A co-worker and I were chatting about a code problem he was having that was likely due to duplicate entries in a database table. He thought that records in the table were unique based on two columns, but that didn’t seem to agree with what was happening in code. He wanted to write a SQL query to identify any duplicates, but he didn’t know how to do it. He doesn’t write a lot of SQL and wasn’t comfortable with it. He uses LINQ everyday, though, so I suggested he do it through one of my favorite tools: LINQPad.
Regardless of whether you’re doing it in SQL or LINQPad, the approach is the same: group by the fields and filter to show only groups with more than one item.
So, let’s do that in LINQPad.

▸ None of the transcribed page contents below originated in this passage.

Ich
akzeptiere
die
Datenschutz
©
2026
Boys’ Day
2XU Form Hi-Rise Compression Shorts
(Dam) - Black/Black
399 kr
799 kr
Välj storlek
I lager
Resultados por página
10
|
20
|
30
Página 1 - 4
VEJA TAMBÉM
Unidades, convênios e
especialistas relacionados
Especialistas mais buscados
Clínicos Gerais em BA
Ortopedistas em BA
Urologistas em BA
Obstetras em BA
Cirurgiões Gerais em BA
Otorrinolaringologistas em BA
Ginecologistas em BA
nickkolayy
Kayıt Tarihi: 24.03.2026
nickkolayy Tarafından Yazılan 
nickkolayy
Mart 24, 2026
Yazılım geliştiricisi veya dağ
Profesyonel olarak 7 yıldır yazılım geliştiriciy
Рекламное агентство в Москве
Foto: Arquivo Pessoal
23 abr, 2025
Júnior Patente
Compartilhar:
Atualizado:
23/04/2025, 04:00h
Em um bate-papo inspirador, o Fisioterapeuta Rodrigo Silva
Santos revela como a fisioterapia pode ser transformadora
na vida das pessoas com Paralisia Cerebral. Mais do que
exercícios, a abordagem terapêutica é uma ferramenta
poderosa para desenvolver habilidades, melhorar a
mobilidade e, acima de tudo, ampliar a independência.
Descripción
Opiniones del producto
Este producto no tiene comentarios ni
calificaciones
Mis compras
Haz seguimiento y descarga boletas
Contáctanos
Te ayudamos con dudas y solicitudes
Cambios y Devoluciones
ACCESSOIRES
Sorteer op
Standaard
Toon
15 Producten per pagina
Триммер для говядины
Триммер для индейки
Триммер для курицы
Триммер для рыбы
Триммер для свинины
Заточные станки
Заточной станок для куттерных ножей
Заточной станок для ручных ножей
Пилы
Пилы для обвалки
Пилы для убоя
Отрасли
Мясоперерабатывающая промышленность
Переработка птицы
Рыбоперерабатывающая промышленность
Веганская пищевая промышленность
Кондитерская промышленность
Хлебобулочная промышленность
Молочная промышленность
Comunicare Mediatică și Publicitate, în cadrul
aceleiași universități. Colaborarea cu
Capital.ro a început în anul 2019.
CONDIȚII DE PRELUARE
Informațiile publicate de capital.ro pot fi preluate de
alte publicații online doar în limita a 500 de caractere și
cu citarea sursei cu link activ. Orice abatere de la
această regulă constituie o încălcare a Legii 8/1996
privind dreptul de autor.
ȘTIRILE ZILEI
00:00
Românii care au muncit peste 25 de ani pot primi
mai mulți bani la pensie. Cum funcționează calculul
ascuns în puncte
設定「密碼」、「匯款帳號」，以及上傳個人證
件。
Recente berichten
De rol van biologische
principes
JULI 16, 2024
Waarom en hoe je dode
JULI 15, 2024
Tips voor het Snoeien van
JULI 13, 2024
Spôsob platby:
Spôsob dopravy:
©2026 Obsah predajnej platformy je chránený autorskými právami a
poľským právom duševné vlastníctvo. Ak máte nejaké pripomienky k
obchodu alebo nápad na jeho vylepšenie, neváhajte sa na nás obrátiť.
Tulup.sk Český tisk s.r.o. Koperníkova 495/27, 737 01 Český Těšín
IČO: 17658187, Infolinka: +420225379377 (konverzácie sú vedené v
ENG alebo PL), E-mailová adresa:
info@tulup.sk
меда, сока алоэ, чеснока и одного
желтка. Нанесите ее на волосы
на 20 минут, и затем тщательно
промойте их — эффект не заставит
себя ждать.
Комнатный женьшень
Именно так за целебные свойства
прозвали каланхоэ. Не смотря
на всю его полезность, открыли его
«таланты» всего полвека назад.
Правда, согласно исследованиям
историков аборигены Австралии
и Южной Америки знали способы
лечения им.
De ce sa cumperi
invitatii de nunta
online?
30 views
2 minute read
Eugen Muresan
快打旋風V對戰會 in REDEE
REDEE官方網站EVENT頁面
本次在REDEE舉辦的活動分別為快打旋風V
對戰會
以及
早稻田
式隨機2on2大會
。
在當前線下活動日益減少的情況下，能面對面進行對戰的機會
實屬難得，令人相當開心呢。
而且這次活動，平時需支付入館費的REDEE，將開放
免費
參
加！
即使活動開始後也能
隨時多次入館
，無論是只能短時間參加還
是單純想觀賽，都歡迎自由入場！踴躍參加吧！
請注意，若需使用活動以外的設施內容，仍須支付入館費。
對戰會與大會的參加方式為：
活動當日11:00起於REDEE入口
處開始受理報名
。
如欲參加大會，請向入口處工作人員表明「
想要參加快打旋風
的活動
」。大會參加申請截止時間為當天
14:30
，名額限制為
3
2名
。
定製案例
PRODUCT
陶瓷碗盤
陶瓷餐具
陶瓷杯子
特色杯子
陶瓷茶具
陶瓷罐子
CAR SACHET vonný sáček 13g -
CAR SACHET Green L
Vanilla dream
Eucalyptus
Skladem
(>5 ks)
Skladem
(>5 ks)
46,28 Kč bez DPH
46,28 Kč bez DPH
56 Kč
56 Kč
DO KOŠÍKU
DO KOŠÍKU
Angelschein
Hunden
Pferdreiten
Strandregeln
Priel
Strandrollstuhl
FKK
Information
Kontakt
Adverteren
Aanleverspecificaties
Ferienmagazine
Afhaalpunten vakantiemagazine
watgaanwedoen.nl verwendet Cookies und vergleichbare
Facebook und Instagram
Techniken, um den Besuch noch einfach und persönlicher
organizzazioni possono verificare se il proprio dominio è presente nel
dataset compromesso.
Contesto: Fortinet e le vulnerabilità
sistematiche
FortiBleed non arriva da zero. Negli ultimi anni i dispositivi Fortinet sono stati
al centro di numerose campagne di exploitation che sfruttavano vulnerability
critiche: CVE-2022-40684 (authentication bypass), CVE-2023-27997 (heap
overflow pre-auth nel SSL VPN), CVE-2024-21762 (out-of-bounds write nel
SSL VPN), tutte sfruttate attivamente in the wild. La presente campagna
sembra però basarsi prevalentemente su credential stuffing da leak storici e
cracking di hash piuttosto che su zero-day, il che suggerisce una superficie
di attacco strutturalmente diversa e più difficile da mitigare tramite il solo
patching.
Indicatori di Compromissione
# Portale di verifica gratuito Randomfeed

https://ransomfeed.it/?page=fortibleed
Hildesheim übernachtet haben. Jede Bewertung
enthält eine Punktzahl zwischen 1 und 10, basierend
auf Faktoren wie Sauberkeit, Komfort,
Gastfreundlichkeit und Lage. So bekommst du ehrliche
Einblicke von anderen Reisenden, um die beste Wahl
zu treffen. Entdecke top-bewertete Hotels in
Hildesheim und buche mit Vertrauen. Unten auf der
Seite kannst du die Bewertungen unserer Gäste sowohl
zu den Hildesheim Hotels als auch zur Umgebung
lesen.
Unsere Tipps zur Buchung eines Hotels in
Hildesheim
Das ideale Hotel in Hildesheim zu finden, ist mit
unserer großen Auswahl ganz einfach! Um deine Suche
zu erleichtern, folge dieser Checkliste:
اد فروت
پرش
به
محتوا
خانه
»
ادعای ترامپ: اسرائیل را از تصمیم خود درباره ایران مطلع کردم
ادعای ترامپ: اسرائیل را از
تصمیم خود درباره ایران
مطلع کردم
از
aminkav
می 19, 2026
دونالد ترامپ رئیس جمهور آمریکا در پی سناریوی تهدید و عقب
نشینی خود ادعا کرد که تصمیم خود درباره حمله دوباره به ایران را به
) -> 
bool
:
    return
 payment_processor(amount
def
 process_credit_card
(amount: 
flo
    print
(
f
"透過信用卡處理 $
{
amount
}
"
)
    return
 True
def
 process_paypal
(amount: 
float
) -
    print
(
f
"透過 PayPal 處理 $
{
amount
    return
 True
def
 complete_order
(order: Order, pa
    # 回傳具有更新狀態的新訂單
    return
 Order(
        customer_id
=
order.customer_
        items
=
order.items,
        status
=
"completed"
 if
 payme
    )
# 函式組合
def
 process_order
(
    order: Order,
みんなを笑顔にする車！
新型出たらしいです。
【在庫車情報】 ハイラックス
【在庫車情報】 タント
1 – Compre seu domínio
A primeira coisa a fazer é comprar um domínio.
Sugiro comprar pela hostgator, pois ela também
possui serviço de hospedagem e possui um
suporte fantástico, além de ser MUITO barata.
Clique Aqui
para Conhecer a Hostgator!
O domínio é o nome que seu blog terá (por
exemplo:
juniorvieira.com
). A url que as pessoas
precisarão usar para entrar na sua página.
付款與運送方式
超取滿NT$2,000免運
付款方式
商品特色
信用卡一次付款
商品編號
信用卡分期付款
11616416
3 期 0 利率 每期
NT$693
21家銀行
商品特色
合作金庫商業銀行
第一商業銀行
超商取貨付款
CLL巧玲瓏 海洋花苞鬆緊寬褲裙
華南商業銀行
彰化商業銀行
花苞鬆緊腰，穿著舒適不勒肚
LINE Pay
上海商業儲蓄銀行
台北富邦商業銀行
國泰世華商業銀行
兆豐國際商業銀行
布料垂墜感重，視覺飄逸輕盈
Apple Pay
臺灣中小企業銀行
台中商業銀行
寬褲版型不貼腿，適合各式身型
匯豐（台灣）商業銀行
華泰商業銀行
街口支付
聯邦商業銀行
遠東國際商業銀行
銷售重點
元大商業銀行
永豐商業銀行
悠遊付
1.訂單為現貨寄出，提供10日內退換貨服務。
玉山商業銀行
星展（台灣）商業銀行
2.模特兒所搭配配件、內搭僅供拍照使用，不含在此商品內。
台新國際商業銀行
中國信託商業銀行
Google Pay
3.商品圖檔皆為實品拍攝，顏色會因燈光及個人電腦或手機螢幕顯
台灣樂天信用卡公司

Here are the quick-steps to get you caught up to the point of writing your query:
- Open LINQPad
- Configure connection
- Configure query to use the connection
- Write query
There are two things to keep in mind when writing queries in LINQPad. First, the table names will be pluralized. “SomeObject” becomes “SomeObjects.” Second, field names will be case-sensitive and always start with a capital letter. Now let’s get to business…
SomeObjects.GroupBy(x => x.FirstColumn + "|" + x.SecondColumn) .Where(x => x.Count() > 1)
Boom! That’s all there is to it. I concatenate the columns to create a group key, and filter the results to only show groups with more than one item.